Li Minghao (李明灏; September 19, 1897 – August 25, 1980), courtesy name Zhongjian (仲坚), was a Chinese military officer and political figure. He was a lieutenant general in the National Revolutionary Army and later served in senior governmental positions of the People's Republic of China, including vice governor of Hubei Province and vice chairman of the Hubei Provincial Committee of the Chinese People's Political Consultative Conference. He was a recipient of the First Class Order of Liberation in 1956.

== Biography ==

Li Minghao was born on 19 September 1897 in Hengtiantang, Xinyang Township, Liling County (now Liling, Zhuzhou), Hunan Province.

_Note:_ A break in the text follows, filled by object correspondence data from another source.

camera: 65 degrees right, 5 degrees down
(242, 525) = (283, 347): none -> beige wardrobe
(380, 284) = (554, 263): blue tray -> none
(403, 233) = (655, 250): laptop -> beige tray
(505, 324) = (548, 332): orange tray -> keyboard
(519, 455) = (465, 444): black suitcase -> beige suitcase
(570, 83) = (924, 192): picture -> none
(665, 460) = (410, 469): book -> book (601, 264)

He received a traditional private education in his early years and entered Lijiang Middle School in 1914. In 1919, he was admitted to the Imperial Japanese Army Academy in Tokyo, from which he graduated in July 1922. After returning to China, he served as a deputy company commander with the rank of major at the Hunan Military Academy.

In 1923, Li was invited by Cheng Qian to Guangzhou, where he served as director of the Personnel Evaluation Section of the Military and Political Department of Sun Yat-sen’s Generalissimo Headquarters. During this period, he joined the Kuomintang. He subsequently held a series of senior military education and staff positions, including director of education at the Stronghold Army Military Academy and chief of staff positions in forces participating in the Eastern Expeditions against Chen Jiongming. During the Northern Expedition, he served as regimental commander and later divisional commander of units within the National Revolutionary Army.

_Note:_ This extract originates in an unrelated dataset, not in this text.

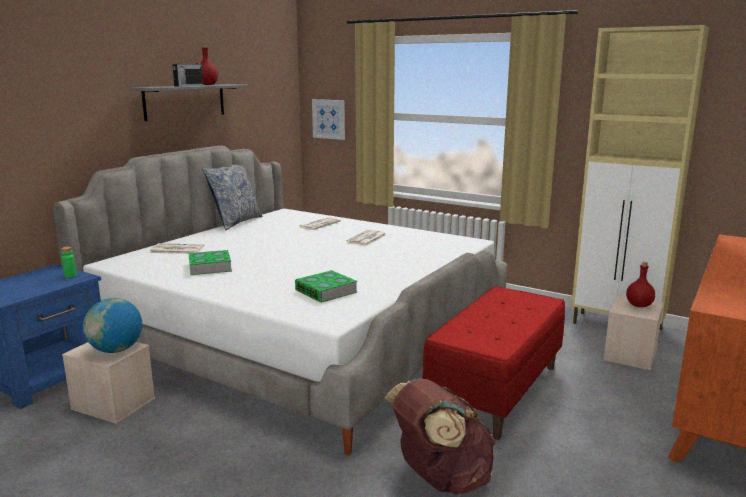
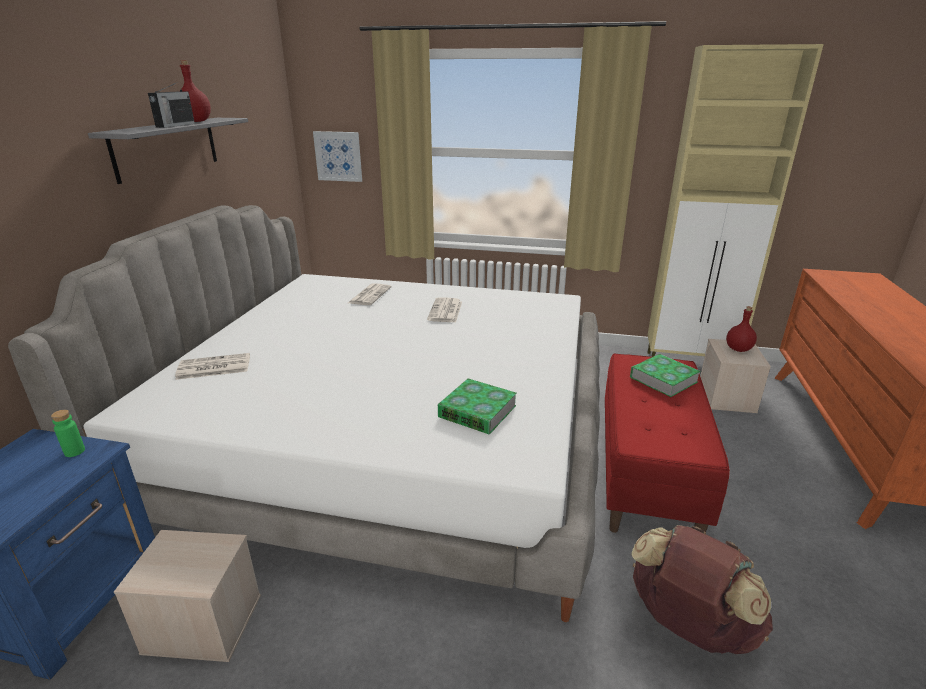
camera: 20 degrees left, 10 degrees up
(116, 350) = (201, 559): globe -> none
(210, 267) = (287, 393): book -> book (663, 379)
(235, 222) = (260, 305): pillow -> none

Following the political upheavals of 1927, Li continued to serve in various senior military and training posts. He was repeatedly involved in protecting members of the Chinese Communist Party during periods of political repression, successfully rescuing more than seventy detained Communists in Hunan. In the early 1930s, while holding senior advisory and educational posts within the Nationalist military establishment, he covertly assisted Communist underground networks, including procuring large numbers of military maps of central China for the CCP leadership.

During the Second Sino-Japanese War, Li served as a lieutenant general and held command and training positions, including director of the Chengdu and Wuhan branches of the Central Military Academy and later commander of the 97th Army, concurrently serving as Chongqing garrison commander. His contacts with the Eighth Route Army and figures such as Zhou Enlai were frequent. Due to suspicions regarding his political stance, he was later removed from active command and sidelined.

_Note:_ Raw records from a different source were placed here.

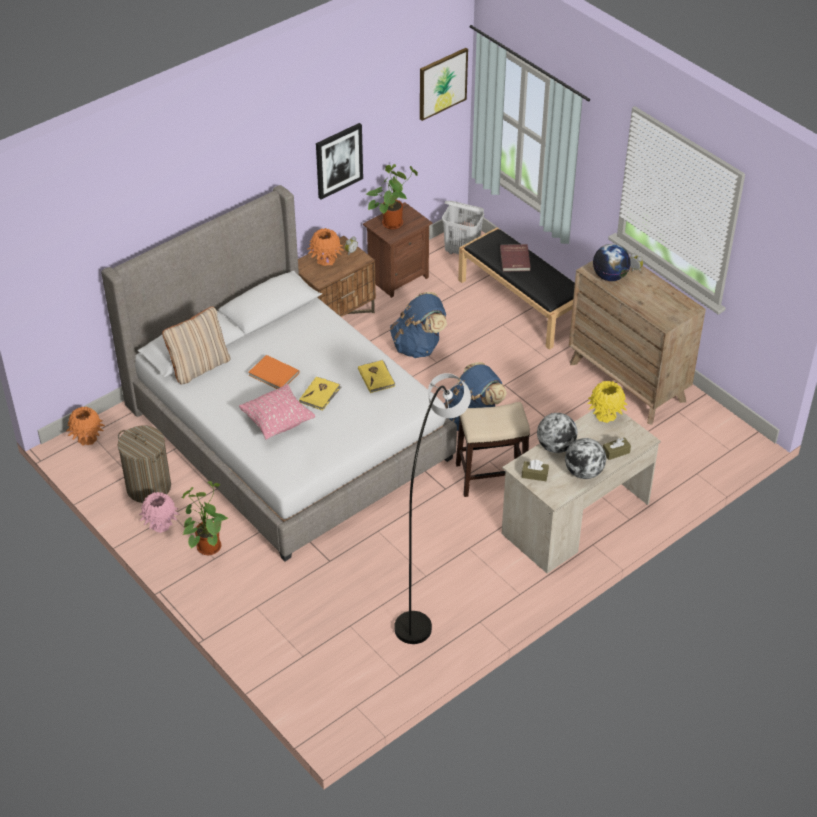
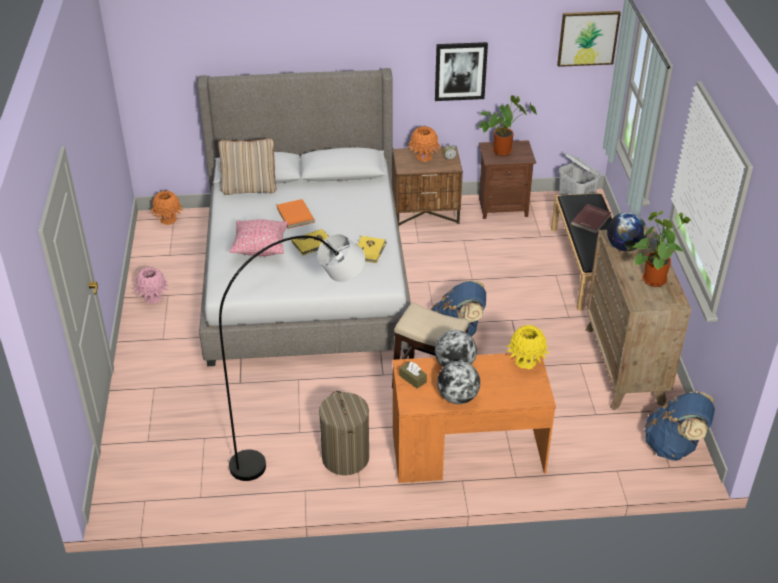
camera: 35 degrees right, 5 degrees down
(148, 487) = (172, 269): laundry basket -> laundry basket (345, 457)
(207, 545) = (168, 327): potted plant -> potted plant (653, 278)
(418, 346) = (469, 262): blue backpack -> blue backpack (674, 446)
(575, 519) = (467, 452): beige desk -> orange desk
(616, 452) = (504, 395): brown tissue box -> none

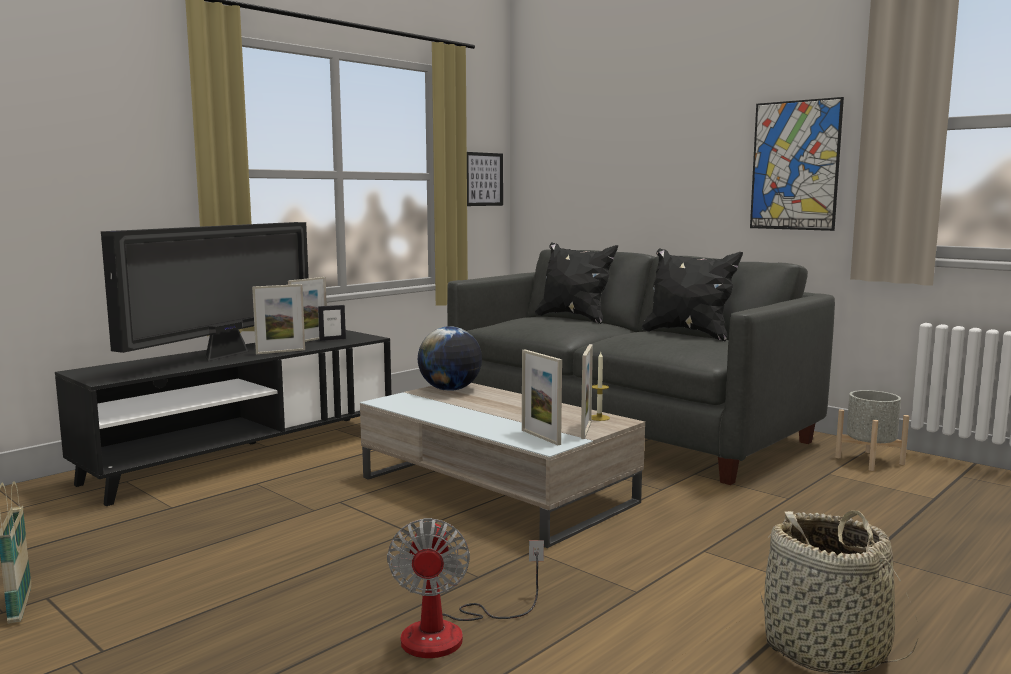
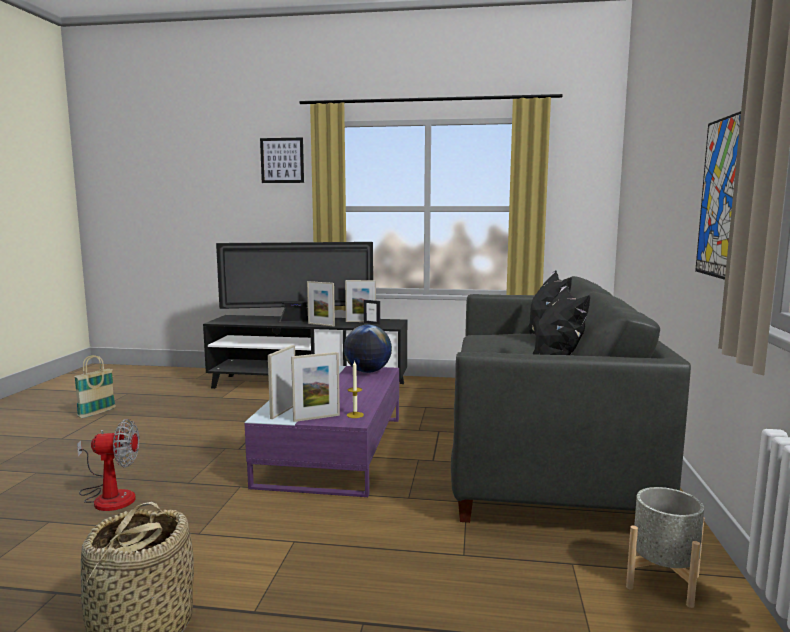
camera: 55 degrees right, 0 degrees up
(452, 632) = (109, 496): fan -> fan turned 150 degrees counterclockwise
(483, 179) = (581, 210): picture -> picture (282, 160)
(496, 489) = (334, 449): beige coffee table -> purple coffee table

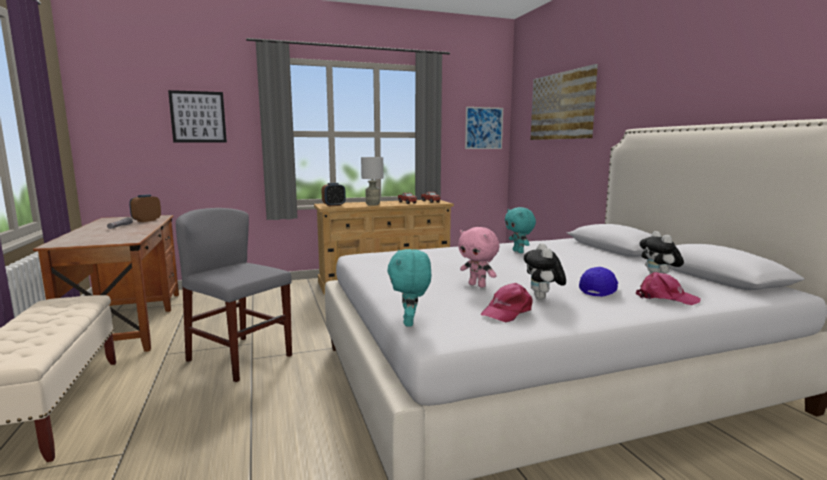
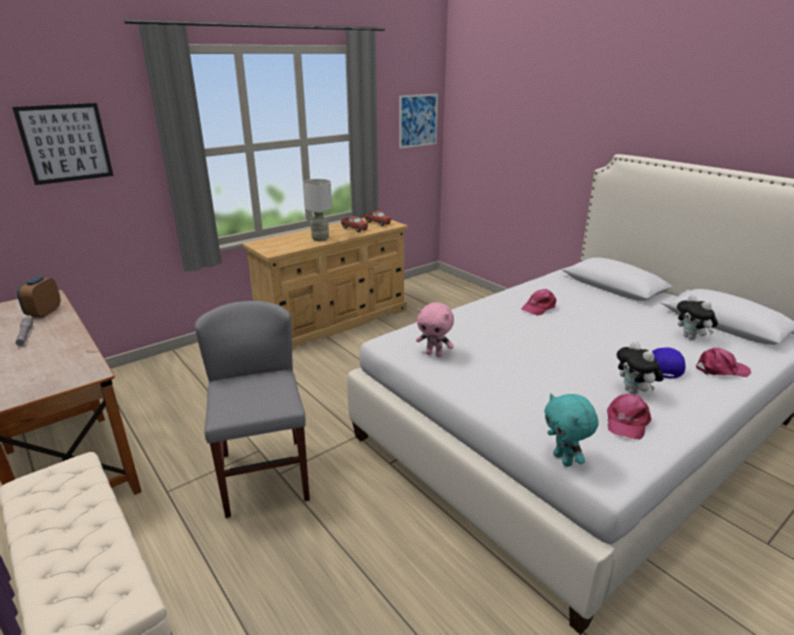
camera: 20 degrees left, 15 degrees up
(240, 358) = (264, 476): grey chair -> grey chair turned 60 degrees clockwise
(334, 205) = (275, 246): alarm clock -> none
(478, 285) = (560, 380): pink plush toy -> pink plush toy (434, 354)
(518, 251) = (539, 307): turquoise plush toy -> pink cap
(561, 106) = (522, 106): picture -> none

In late 1948, Li entered Communist-controlled areas and was received at Xibaipo by Mao Zedong, Zhu De, Liu Shaoqi, and Zhou Enlai. He participated in efforts leading to the peaceful liberation of Beijing and later played a significant role in negotiations contributing to the peaceful liberation of Hunan Province in 1949. After the founding of the People's Republic of China, he served as a member and secretary-general of the Hunan Military and Administrative Committee, a member of the National Defense Commission of the People's Republic of China, and a member of the Central-South Military and Administrative Committee.

Li later served as vice minister of civil affairs in the Central-South Administrative Region and, from 1954, as vice governor of Hubei Province. Between 1966 and 1980, he was a standing committee member and vice chairman of the Hubei Provincial Committee of the Chinese People's Political Consultative Conference. He was elected as a delegate to the First, Second, and Third National People's Congress and as a member of the First through Fifth National Committees of the CPPCC.

Li Minghao died of lung cancer in Wuchang on August 25, 1980 at the age of 83.